-- BEGIN SUPPLIED MATERIAL --
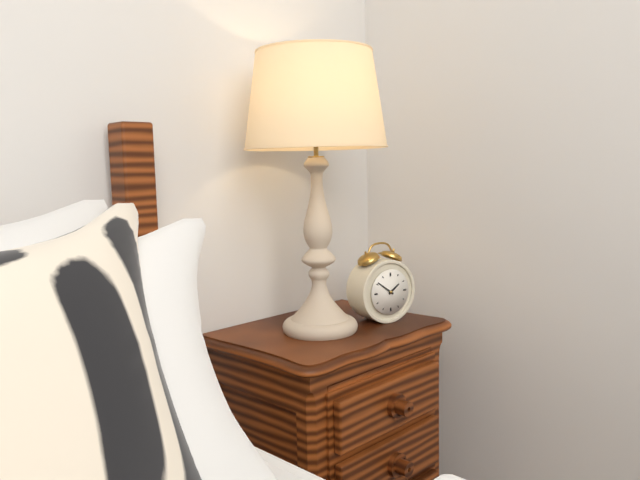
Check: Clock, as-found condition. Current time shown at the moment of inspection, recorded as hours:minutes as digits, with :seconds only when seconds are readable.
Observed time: 1:51
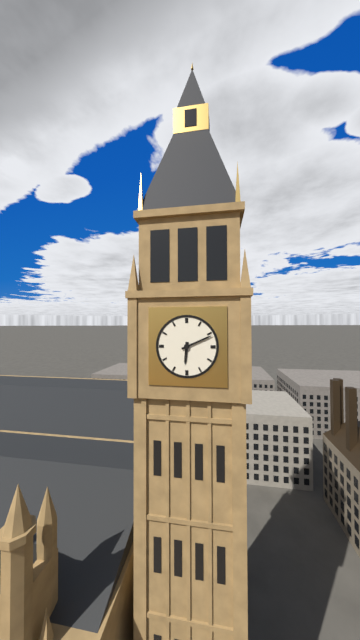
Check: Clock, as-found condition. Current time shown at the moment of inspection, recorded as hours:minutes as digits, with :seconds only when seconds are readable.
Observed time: 6:11
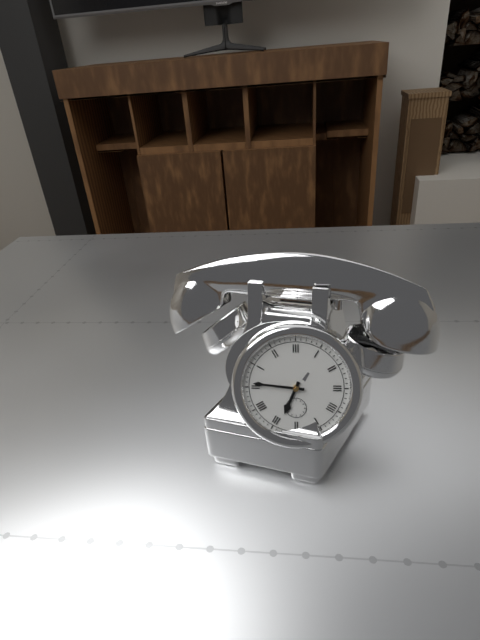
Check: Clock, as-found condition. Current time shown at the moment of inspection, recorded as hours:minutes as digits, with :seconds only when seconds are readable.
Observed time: 6:46
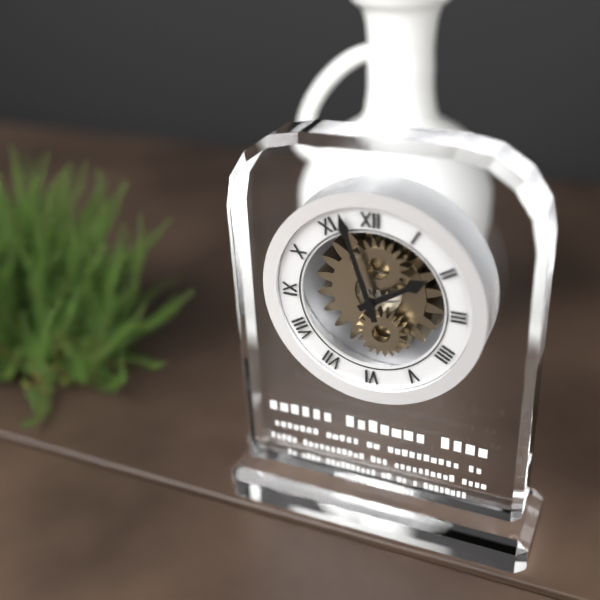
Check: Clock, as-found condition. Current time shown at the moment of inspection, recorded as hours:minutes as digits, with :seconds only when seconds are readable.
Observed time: 1:57
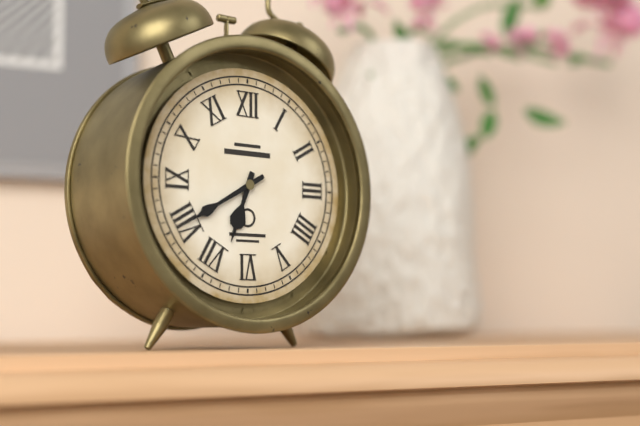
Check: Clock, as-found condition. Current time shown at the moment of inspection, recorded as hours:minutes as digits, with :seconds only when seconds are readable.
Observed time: 6:40
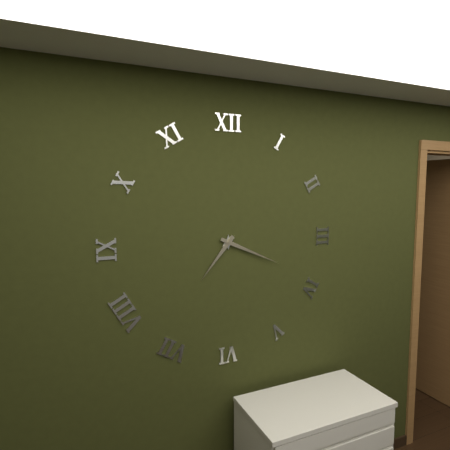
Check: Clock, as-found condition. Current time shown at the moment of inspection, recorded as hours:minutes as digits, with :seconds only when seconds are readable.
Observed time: 7:19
-- END SUPPLIED MATERIAL --
[GIVEN PROBLEM]
Rewrite all of the material above, swapping "Observed time" for "Recorded time" wherever it occurs and leaving everything else as it is. Omit the pictures.

[OUTPUT FOR THIS EXERCISE]
Check: Clock, as-found condition. Current time shown at the moment of inspection, recorded as hours:minutes as digits, with :seconds only when seconds are readable.
Recorded time: 1:51
Check: Clock, as-found condition. Current time shown at the moment of inspection, recorded as hours:minutes as digits, with :seconds only when seconds are readable.
Recorded time: 6:11
Check: Clock, as-found condition. Current time shown at the moment of inspection, recorded as hours:minutes as digits, with :seconds only when seconds are readable.
Recorded time: 6:46
Check: Clock, as-found condition. Current time shown at the moment of inspection, recorded as hours:minutes as digits, with :seconds only when seconds are readable.
Recorded time: 1:57
Check: Clock, as-found condition. Current time shown at the moment of inspection, recorded as hours:minutes as digits, with :seconds only when seconds are readable.
Recorded time: 6:40
Check: Clock, as-found condition. Current time shown at the moment of inspection, recorded as hours:minutes as digits, with :seconds only when seconds are readable.
Recorded time: 7:19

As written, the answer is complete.